The bias is the same as ‘b’ in the equation of a straight line “y = m*x + b”
What Logistic Regression does is learn a hyperplane in the input space that does the most accurate job of dividing the “yes” answers from the “no” answers. It is the higher dimensional equivalent of the familiar equation for a line in the 2D plane:
y = mx + b
Think about what happens if you force b = 0 in that equation: it means you can only represent lines that go through the origin, right? It’s the same in higher dimensional space: eliminating the bias term would mean that you only accept dividing planes which contain the origin. But there is no reason that your data should be forced to conform to that limitation, right? It is what mathematicians would call “a significant loss of generality”. We are designing a general purpose algorithm and we want it to work in any many cases as possible, so it would be a mistake to put artificial limitations on the solutions that can be represented (learned).
Thank you for your response. I have an additional question. In the Week 1 case of the course, the threshold for the sigmoid function was set at 0.5, which is used for binary classification. Is it possible to create multiple threshold intervals, such as one for values lower than 0.2 and another for values greater than 0.2 but lower than 0.4? Could this approach be used to enable multiclass classification?
If you want to do a multiclass classification, then the standard way to do that is to use softmax as the output activation. With softmax, the number of neurons in the output layer will equal the number of possible classes and then softmax will convert those values to a probability distribution showing the likelihood of each class being the correct classification for that particular sample.
Softmax is related to sigmoid mathematically. You can consider it to be the generalization of sigmoid to more than two classes (yes/no). Softmax is covered in various courses here, e.g. in DLS Course 2 Week 3.
well then am I supposed to take that course too, like is the part explaining everything for logistic regression essential too for a data scientist?

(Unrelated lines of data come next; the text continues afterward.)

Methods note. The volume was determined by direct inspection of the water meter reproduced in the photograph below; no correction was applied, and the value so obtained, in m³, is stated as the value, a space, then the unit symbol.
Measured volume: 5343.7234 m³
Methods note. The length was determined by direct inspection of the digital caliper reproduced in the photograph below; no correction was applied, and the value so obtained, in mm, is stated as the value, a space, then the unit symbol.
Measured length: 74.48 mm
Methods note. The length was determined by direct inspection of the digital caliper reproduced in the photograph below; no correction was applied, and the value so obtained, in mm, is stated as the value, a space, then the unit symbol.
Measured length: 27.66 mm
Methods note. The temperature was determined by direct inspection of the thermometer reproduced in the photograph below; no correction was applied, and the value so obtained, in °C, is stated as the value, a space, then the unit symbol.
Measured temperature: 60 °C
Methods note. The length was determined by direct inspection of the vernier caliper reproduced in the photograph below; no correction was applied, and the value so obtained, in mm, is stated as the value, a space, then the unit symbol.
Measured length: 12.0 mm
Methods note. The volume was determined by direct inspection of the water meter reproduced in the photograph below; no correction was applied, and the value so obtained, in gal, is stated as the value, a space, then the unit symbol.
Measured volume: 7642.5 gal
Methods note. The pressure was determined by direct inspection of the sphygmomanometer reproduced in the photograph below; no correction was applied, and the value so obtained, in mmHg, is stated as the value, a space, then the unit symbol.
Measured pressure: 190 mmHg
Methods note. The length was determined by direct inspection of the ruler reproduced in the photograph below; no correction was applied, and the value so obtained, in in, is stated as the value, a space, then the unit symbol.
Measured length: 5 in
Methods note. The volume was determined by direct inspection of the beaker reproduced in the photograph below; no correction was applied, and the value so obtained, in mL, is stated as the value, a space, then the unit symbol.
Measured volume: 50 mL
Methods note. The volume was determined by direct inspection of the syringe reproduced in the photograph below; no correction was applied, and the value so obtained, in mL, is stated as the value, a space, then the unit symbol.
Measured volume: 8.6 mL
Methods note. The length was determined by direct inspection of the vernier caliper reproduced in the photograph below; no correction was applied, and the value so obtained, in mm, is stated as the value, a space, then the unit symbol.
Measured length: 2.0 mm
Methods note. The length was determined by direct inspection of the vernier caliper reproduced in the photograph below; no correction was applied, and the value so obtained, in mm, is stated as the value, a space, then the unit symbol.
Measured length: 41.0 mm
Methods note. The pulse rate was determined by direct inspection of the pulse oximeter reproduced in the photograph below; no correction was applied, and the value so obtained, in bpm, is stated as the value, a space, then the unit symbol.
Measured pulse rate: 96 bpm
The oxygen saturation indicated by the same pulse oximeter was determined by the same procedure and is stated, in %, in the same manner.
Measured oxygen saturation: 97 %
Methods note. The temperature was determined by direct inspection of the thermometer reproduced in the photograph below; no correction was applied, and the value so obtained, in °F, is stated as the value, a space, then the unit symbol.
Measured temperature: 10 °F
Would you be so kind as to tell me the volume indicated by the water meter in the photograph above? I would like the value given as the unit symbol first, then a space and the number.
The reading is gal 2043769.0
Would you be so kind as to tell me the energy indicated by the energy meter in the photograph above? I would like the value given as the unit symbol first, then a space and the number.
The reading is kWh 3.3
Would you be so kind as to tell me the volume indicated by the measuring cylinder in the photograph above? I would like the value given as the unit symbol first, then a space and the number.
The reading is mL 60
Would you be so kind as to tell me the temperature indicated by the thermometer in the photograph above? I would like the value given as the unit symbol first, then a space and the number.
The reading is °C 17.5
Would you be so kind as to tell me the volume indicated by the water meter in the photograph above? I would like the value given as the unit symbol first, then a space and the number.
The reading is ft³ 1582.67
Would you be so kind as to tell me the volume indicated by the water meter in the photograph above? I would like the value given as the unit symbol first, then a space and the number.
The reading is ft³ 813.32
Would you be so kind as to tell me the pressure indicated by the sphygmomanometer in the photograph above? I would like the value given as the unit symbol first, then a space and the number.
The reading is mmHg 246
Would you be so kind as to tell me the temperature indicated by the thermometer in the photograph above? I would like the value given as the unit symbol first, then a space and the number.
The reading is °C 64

It depends on what your goals are. You asked about how to do a multiclass classification and I explained that you need to know how softmax works in order to do that. You don’t have to take a whole course to learn that, though. Here’s a lecture on YouTube from Geoff Hinton that explains softmax.
Logistic Regression is just one possible solution for binary classifiers and it doesn’t work as well as real Neural Networks, because it can only express a linear decision boundary as we were discussing in the earlier part of this thread. Neural Networks can learn extremely complex non-linear decision boundaries.
But if your goal is to learn how to do NLP, Logistic Regression isn’t really that necessary these days. This first course of NLP is just showing you some classic techniques as background and to give you a framework for understanding what comes later. The real “action” is in courses 3 and 4 where they cover Sequence Models and Attention Models, which are both powerful forms of Neural Networks.